Resterà nel calcio come commentatore, ma poi nella sua vita si aprirà una parentesi fatta di sostanze stupefacenti da cui riuscirà a venir fuori mentre, nel 2007, esce miracolosamente illeso da un incidente stradale in cui rischia di perder la vita e di uccidere altre persone coinvolte. Una volta toccato il fondo, Walter decide di invertire la rotta: si cura in una clinica specializzata e da quel momento partecipa attivamente alla vita sociale brasiliana, impegnandosi anche in prima persona in iniziative a supporto di persone in difficoltà, in particolare orfani e detenuti. Nel 2016 torna in Italia, nella “sua” Ascoli, dove viene accolto come un idolo al Del Duca impazzito di gioia.
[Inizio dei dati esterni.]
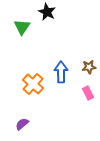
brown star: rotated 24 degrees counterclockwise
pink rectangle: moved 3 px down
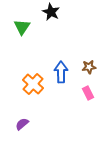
black star: moved 4 px right
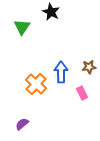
orange cross: moved 3 px right
pink rectangle: moved 6 px left
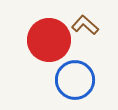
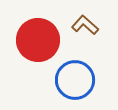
red circle: moved 11 px left
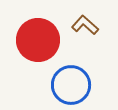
blue circle: moved 4 px left, 5 px down
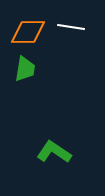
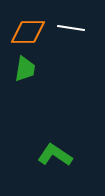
white line: moved 1 px down
green L-shape: moved 1 px right, 3 px down
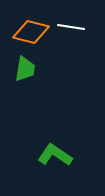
white line: moved 1 px up
orange diamond: moved 3 px right; rotated 15 degrees clockwise
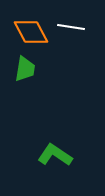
orange diamond: rotated 48 degrees clockwise
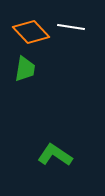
orange diamond: rotated 15 degrees counterclockwise
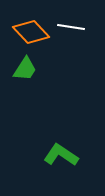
green trapezoid: rotated 24 degrees clockwise
green L-shape: moved 6 px right
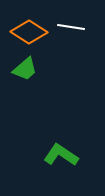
orange diamond: moved 2 px left; rotated 15 degrees counterclockwise
green trapezoid: rotated 16 degrees clockwise
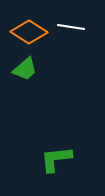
green L-shape: moved 5 px left, 4 px down; rotated 40 degrees counterclockwise
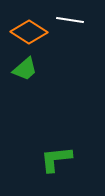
white line: moved 1 px left, 7 px up
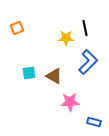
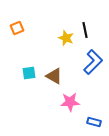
black line: moved 2 px down
yellow star: rotated 21 degrees clockwise
blue L-shape: moved 5 px right
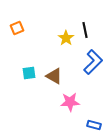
yellow star: rotated 14 degrees clockwise
blue rectangle: moved 3 px down
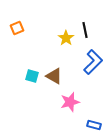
cyan square: moved 3 px right, 3 px down; rotated 24 degrees clockwise
pink star: rotated 12 degrees counterclockwise
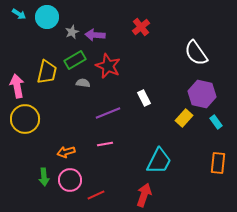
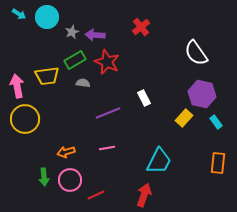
red star: moved 1 px left, 4 px up
yellow trapezoid: moved 4 px down; rotated 70 degrees clockwise
pink line: moved 2 px right, 4 px down
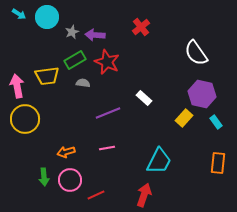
white rectangle: rotated 21 degrees counterclockwise
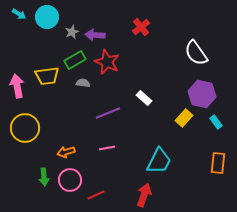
yellow circle: moved 9 px down
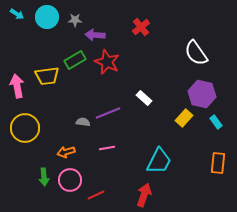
cyan arrow: moved 2 px left
gray star: moved 3 px right, 12 px up; rotated 24 degrees clockwise
gray semicircle: moved 39 px down
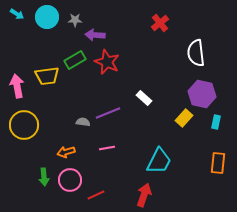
red cross: moved 19 px right, 4 px up
white semicircle: rotated 28 degrees clockwise
cyan rectangle: rotated 48 degrees clockwise
yellow circle: moved 1 px left, 3 px up
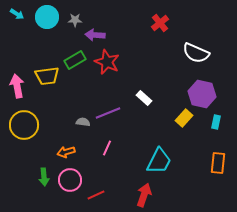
white semicircle: rotated 60 degrees counterclockwise
pink line: rotated 56 degrees counterclockwise
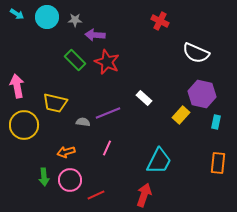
red cross: moved 2 px up; rotated 24 degrees counterclockwise
green rectangle: rotated 75 degrees clockwise
yellow trapezoid: moved 8 px right, 27 px down; rotated 20 degrees clockwise
yellow rectangle: moved 3 px left, 3 px up
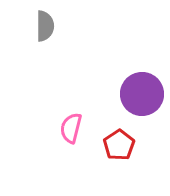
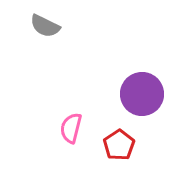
gray semicircle: rotated 116 degrees clockwise
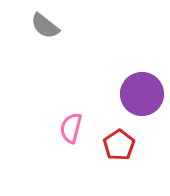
gray semicircle: rotated 12 degrees clockwise
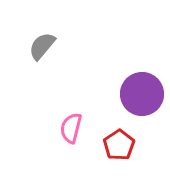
gray semicircle: moved 3 px left, 20 px down; rotated 92 degrees clockwise
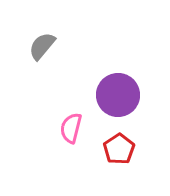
purple circle: moved 24 px left, 1 px down
red pentagon: moved 4 px down
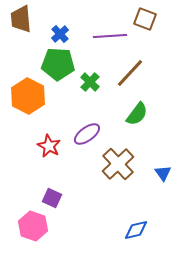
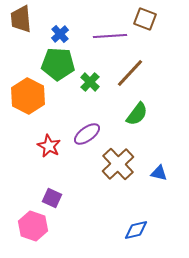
blue triangle: moved 4 px left; rotated 42 degrees counterclockwise
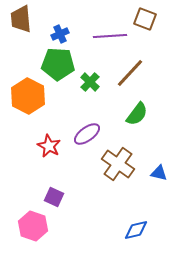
blue cross: rotated 18 degrees clockwise
brown cross: rotated 12 degrees counterclockwise
purple square: moved 2 px right, 1 px up
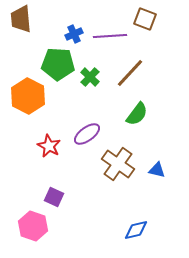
blue cross: moved 14 px right
green cross: moved 5 px up
blue triangle: moved 2 px left, 3 px up
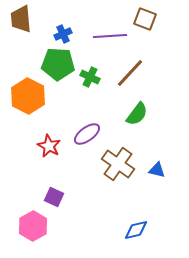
blue cross: moved 11 px left
green cross: rotated 18 degrees counterclockwise
pink hexagon: rotated 12 degrees clockwise
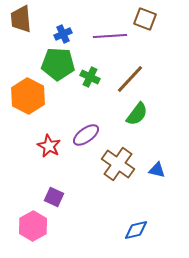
brown line: moved 6 px down
purple ellipse: moved 1 px left, 1 px down
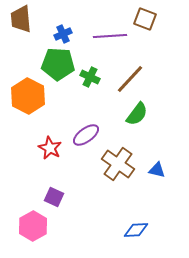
red star: moved 1 px right, 2 px down
blue diamond: rotated 10 degrees clockwise
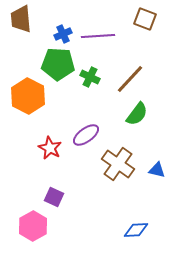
purple line: moved 12 px left
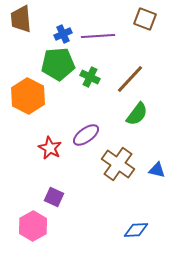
green pentagon: rotated 8 degrees counterclockwise
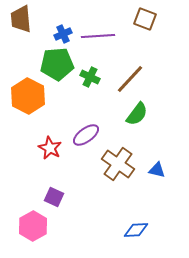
green pentagon: moved 1 px left
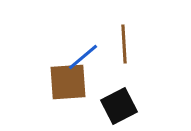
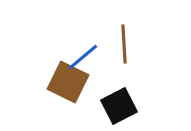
brown square: rotated 30 degrees clockwise
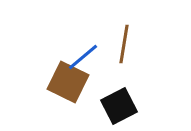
brown line: rotated 12 degrees clockwise
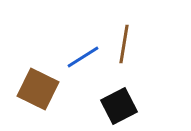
blue line: rotated 8 degrees clockwise
brown square: moved 30 px left, 7 px down
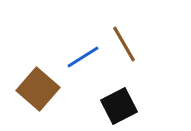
brown line: rotated 39 degrees counterclockwise
brown square: rotated 15 degrees clockwise
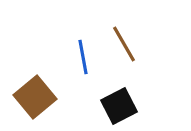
blue line: rotated 68 degrees counterclockwise
brown square: moved 3 px left, 8 px down; rotated 9 degrees clockwise
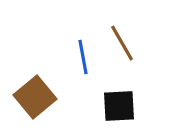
brown line: moved 2 px left, 1 px up
black square: rotated 24 degrees clockwise
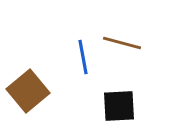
brown line: rotated 45 degrees counterclockwise
brown square: moved 7 px left, 6 px up
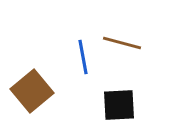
brown square: moved 4 px right
black square: moved 1 px up
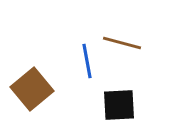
blue line: moved 4 px right, 4 px down
brown square: moved 2 px up
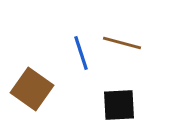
blue line: moved 6 px left, 8 px up; rotated 8 degrees counterclockwise
brown square: rotated 15 degrees counterclockwise
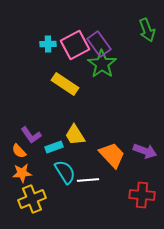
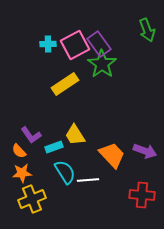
yellow rectangle: rotated 68 degrees counterclockwise
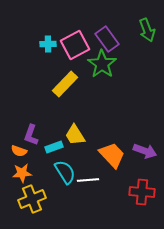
purple rectangle: moved 8 px right, 5 px up
yellow rectangle: rotated 12 degrees counterclockwise
purple L-shape: rotated 55 degrees clockwise
orange semicircle: rotated 28 degrees counterclockwise
red cross: moved 3 px up
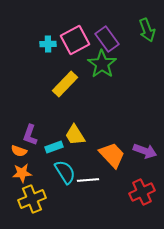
pink square: moved 5 px up
purple L-shape: moved 1 px left
red cross: rotated 30 degrees counterclockwise
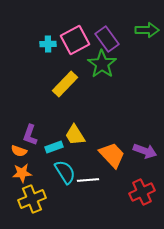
green arrow: rotated 70 degrees counterclockwise
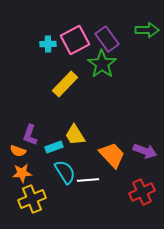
orange semicircle: moved 1 px left
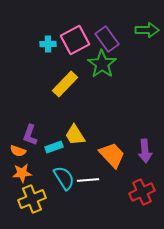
purple arrow: rotated 65 degrees clockwise
cyan semicircle: moved 1 px left, 6 px down
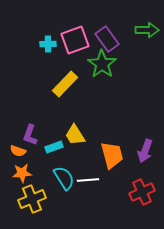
pink square: rotated 8 degrees clockwise
purple arrow: rotated 25 degrees clockwise
orange trapezoid: rotated 28 degrees clockwise
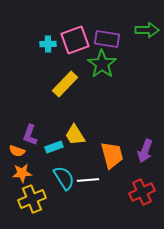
purple rectangle: rotated 45 degrees counterclockwise
orange semicircle: moved 1 px left
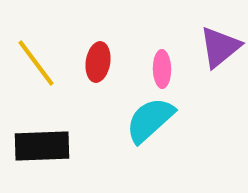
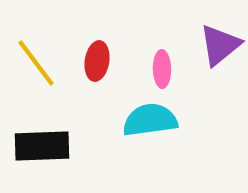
purple triangle: moved 2 px up
red ellipse: moved 1 px left, 1 px up
cyan semicircle: rotated 34 degrees clockwise
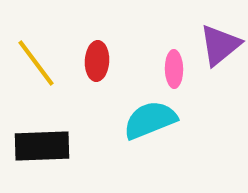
red ellipse: rotated 6 degrees counterclockwise
pink ellipse: moved 12 px right
cyan semicircle: rotated 14 degrees counterclockwise
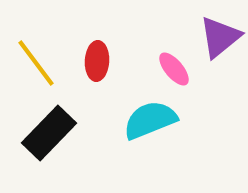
purple triangle: moved 8 px up
pink ellipse: rotated 39 degrees counterclockwise
black rectangle: moved 7 px right, 13 px up; rotated 44 degrees counterclockwise
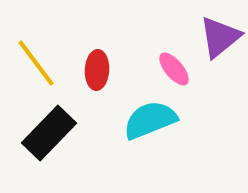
red ellipse: moved 9 px down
Allo stadio non sembrano passati trent’anni e Walter si commuove di fronte ai cori dei tifosi che tanto amava: “Casao oh oh, Casao oh oh oh oh, la curva impazzisce per te, Casao, Casao olè” e “Dalla Sicilia al Trentino, dall’Appennino alle Ande, c’è solo Casagrande, c’è solo Casagrande!”.

E come non esser d’accordo con i tifosi marchigiani: perché chi ha avuto la fortuna di vederlo in campo non ha potuto non emozionarsi con le sue giocate da poesia del calcio.